Le Jardin Lecoq restera fermé quatre matinées, jusqu’à 11h30, du lundi 27 au jeudi 30 janvier. La ville va procéder à l’abattage d’un grand hêtre pourpre, situé sur la partie haute du jardin, non loin des locaux techniques des jardiniers. Cet arbre, présente un état de santé médiocre car il souffre d’une maladie déjà avancée. Un champignon le ronge et le fragilise, ce qui a déjà entraîné des chutes de grosses branches. Pour assurer la sécurité du public qui fréquente le jardin, il est donc devenu indispensable de le supprimer. C’est également pour une question de sécurité que le jardin restera fermé pendant le travail de coupe et d’abattage. Cet arbre sera remplacé par un ptérocaryer du Caucase, (Pterocarya fraxinifolia, aussi appelé Noyer du Caucase), un arbre à feuilles caduques de la famille des Juglandaceae originaire des vallées du Caucase et de l’Elbourz qui peut atteindre 25 mètres de haut pour 20 mètres d’envergure.
La vie et la mort des arbres dans les jardins publics
L’abattage d’un arbre est toujours traumatisant, encore plus, lorsqu’il s’agit d’un exemplaire ancien et de belle taille au cœur d’un jardin public. Son remplacement par un autre qui paraît ridiculement petit, ne comble évidemment pas le manque.

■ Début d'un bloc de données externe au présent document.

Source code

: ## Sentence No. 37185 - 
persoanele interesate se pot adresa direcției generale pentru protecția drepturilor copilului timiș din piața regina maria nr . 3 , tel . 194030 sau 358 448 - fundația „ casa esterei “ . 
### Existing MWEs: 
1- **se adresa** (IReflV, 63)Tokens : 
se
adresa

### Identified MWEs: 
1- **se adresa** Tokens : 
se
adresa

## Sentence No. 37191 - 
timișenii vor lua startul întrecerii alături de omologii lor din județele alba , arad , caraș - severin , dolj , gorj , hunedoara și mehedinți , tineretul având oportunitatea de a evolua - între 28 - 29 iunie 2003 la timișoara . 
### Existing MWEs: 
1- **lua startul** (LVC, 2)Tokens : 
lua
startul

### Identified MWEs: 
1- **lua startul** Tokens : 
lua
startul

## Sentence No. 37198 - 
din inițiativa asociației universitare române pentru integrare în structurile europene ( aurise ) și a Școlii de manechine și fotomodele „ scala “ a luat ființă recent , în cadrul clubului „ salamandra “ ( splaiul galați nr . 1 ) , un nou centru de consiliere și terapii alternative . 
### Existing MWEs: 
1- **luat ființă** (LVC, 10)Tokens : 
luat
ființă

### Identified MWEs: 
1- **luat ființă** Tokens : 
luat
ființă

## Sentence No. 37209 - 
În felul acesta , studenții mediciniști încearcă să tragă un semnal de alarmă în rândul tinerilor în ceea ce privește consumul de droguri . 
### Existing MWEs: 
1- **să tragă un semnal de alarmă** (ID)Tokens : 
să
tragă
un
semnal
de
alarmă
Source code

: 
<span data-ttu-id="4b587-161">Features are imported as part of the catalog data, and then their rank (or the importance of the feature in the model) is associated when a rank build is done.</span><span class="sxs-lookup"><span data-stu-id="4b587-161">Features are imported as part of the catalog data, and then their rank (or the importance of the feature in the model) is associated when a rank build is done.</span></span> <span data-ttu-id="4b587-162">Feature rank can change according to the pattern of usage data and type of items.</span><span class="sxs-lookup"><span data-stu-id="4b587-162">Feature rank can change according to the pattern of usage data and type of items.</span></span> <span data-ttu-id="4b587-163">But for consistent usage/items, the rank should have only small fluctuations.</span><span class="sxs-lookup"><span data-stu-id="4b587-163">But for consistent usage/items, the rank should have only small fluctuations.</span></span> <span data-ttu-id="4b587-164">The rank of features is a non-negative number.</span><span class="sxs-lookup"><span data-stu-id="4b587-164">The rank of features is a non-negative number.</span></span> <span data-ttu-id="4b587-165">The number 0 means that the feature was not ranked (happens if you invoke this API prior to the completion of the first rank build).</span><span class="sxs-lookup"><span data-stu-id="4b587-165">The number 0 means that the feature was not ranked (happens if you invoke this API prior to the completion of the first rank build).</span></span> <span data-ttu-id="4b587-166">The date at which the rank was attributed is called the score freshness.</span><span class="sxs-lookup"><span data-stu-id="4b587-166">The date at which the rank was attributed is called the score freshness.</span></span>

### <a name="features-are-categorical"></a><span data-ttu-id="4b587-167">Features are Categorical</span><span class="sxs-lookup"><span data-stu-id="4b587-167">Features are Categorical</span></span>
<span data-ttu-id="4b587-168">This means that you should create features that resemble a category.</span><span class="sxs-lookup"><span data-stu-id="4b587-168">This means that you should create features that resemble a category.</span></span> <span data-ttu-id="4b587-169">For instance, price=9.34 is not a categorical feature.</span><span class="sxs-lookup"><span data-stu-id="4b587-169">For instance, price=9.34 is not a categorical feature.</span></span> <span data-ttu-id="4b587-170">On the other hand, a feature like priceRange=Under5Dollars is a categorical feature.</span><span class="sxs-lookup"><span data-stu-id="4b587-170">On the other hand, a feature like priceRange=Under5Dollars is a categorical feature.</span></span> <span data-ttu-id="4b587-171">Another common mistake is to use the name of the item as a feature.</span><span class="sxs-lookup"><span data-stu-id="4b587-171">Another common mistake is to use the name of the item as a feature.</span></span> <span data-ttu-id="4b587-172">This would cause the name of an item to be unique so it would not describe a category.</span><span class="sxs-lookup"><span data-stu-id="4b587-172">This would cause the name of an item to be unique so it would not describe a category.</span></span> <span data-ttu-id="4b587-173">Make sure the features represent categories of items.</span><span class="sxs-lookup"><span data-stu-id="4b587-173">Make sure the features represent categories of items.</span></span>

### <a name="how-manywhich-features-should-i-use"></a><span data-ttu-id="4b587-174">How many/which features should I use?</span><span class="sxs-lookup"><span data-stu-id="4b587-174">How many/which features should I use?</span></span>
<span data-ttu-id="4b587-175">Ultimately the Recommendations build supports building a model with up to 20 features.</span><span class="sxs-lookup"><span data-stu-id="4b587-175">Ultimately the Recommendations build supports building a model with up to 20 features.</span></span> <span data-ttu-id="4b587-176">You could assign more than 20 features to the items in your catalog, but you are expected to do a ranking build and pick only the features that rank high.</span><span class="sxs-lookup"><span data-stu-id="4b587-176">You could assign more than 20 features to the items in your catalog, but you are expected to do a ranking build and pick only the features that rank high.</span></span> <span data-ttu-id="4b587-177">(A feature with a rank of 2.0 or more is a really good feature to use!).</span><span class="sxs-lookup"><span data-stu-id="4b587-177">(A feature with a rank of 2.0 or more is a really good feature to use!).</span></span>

Même s’ils ont fini par s’habituer à son absence, les Clermontois parlent encore du séquoia géant, abattu en décembre 2023, lui aussi pour des raisons sanitaires. Mais lorsque les tronçonneuses se mettent en route, elle rappellent finalement qu’un arbre à une durée de vie et qu’il peut tomber malade avant de mourir de vieillesse. Il faut également rappeler que le jardin Lecoq a été ouvert au milieux du XIXe siècle et que les arbres ne sont pas censés vivre une éternité en milieu urbain, encore moins dans un environnement pollué. Abattre de vieux arbres est inéluctable dans un jardin ancien un mal pour un bien puisque leur remplacement peut permettre de choisir des essences qui résistent mieux au milieu et aux changements climatiques.